PROBLEM TO SOLVE
Within the records below, filter for lines carrying the word "among" and copy them.

(Stored data entries)
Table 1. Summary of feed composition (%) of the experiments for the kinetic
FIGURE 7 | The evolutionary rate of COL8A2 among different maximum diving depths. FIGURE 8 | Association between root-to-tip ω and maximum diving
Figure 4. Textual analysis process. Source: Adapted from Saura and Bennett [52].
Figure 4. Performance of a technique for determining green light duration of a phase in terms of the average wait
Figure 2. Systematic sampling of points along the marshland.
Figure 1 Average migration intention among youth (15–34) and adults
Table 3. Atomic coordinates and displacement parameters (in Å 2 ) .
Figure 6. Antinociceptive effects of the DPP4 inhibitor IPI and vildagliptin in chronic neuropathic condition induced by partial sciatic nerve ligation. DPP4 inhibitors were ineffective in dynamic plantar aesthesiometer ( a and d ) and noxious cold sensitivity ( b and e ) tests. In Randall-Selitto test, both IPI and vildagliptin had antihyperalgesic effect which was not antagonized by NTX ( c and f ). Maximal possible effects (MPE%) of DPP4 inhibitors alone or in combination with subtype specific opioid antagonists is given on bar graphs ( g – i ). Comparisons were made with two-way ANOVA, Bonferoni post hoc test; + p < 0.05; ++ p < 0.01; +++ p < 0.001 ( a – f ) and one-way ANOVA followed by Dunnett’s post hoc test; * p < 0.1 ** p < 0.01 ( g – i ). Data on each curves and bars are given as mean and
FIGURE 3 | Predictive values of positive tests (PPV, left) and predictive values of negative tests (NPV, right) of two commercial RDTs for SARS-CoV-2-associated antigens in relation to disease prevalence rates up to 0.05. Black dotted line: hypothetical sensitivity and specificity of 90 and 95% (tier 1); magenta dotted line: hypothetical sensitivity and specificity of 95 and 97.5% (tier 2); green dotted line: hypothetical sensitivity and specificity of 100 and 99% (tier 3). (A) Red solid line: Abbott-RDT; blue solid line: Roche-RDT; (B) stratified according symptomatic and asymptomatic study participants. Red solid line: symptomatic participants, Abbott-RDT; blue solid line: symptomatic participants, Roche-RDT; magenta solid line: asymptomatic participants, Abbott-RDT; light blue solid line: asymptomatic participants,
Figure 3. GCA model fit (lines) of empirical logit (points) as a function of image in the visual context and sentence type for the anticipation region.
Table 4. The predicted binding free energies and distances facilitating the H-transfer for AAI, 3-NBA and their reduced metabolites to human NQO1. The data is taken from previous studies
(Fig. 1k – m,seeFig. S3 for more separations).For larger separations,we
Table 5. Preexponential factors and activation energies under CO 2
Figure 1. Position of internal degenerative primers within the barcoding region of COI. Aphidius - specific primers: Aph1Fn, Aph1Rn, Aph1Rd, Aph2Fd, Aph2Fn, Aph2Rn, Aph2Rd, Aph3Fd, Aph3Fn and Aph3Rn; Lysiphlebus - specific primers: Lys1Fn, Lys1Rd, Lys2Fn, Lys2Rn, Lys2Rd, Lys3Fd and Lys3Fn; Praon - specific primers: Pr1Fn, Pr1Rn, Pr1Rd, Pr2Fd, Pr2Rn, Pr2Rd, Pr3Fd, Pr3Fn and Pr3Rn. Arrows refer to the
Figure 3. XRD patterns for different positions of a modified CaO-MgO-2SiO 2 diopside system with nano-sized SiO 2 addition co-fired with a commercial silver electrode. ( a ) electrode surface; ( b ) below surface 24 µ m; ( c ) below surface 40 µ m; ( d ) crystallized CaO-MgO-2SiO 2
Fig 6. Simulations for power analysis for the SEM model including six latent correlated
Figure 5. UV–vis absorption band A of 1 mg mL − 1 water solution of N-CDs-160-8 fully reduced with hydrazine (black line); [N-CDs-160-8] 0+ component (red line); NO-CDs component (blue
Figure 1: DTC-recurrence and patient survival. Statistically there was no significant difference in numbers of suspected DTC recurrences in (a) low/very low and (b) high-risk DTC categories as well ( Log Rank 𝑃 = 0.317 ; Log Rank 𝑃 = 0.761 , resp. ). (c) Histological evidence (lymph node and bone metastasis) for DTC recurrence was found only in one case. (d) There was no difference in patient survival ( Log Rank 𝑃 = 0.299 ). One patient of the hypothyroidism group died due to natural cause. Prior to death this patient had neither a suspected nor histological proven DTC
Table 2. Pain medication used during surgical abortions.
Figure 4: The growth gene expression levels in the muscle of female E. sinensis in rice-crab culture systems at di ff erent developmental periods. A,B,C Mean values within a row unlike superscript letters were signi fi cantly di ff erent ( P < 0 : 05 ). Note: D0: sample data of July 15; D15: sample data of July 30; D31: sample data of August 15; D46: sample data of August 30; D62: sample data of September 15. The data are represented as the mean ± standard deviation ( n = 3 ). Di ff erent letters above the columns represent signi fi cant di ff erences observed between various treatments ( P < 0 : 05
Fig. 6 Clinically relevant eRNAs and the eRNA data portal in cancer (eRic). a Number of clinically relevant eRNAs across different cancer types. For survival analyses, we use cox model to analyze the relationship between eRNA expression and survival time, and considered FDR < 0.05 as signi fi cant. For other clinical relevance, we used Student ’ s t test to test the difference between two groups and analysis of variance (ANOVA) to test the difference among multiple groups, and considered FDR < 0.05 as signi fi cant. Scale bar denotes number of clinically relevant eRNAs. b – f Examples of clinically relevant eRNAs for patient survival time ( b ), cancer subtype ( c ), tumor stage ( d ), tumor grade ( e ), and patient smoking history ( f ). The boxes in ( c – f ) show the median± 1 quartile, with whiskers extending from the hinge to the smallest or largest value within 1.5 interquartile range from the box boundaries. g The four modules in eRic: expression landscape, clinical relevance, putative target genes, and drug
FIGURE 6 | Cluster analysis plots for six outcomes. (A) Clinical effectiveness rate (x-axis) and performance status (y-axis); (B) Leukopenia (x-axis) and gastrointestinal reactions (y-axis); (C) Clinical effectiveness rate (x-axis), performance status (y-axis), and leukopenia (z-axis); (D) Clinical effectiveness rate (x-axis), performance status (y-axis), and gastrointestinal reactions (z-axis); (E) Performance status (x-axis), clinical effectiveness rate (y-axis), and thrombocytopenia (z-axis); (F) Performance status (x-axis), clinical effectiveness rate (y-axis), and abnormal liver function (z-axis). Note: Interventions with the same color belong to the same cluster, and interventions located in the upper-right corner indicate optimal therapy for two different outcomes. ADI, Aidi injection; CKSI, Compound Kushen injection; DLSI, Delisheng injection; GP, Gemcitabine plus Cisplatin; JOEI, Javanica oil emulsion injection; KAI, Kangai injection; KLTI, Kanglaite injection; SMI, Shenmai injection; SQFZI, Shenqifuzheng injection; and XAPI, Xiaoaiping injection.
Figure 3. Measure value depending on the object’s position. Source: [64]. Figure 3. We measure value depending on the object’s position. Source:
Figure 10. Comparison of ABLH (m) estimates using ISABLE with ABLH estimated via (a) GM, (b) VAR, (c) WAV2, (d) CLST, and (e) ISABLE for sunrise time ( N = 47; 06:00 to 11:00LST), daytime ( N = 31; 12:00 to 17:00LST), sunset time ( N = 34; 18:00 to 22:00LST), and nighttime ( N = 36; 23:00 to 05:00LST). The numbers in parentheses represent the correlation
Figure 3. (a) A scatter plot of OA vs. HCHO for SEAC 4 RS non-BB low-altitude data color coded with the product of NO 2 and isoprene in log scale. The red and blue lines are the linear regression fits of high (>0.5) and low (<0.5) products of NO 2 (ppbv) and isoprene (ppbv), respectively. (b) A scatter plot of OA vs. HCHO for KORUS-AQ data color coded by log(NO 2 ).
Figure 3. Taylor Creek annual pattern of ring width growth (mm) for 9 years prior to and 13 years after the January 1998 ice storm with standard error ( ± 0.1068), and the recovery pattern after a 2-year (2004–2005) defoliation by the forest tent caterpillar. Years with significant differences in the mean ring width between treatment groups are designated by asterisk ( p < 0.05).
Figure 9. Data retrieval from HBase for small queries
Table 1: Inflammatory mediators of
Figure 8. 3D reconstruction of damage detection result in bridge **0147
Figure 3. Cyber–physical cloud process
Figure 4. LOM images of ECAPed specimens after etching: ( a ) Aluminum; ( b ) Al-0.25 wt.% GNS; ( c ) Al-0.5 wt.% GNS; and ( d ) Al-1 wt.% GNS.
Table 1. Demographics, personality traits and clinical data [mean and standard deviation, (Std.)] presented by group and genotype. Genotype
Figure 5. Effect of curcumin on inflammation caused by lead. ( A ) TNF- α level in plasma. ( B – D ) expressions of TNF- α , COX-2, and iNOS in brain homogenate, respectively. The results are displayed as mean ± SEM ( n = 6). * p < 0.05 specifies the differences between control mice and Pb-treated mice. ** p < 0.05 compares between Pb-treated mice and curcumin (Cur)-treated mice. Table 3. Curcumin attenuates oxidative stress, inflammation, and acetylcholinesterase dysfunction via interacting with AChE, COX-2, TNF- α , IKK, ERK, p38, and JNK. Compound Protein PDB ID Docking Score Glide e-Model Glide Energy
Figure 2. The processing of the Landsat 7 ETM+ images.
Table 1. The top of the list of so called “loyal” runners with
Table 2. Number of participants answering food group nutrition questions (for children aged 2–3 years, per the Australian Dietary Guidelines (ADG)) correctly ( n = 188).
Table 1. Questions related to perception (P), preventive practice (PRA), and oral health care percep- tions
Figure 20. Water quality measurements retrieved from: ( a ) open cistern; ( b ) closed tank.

WRITTEN RESPONSE
FIGURE 7 | The evolutionary rate of COL8A2 among different maximum diving depths. FIGURE 8 | Association between root-to-tip ω and maximum diving
Figure 1 Average migration intention among youth (15–34) and adults
Fig. 6 Clinically relevant eRNAs and the eRNA data portal in cancer (eRic). a Number of clinically relevant eRNAs across different cancer types. For survival analyses, we use cox model to analyze the relationship between eRNA expression and survival time, and considered FDR < 0.05 as signi fi cant. For other clinical relevance, we used Student ’ s t test to test the difference between two groups and analysis of variance (ANOVA) to test the difference among multiple groups, and considered FDR < 0.05 as signi fi cant. Scale bar denotes number of clinically relevant eRNAs. b – f Examples of clinically relevant eRNAs for patient survival time ( b ), cancer subtype ( c ), tumor stage ( d ), tumor grade ( e ), and patient smoking history ( f ). The boxes in ( c – f ) show the median± 1 quartile, with whiskers extending from the hinge to the smallest or largest value within 1.5 interquartile range from the box boundaries. g The four modules in eRic: expression landscape, clinical relevance, putative target genes, and drug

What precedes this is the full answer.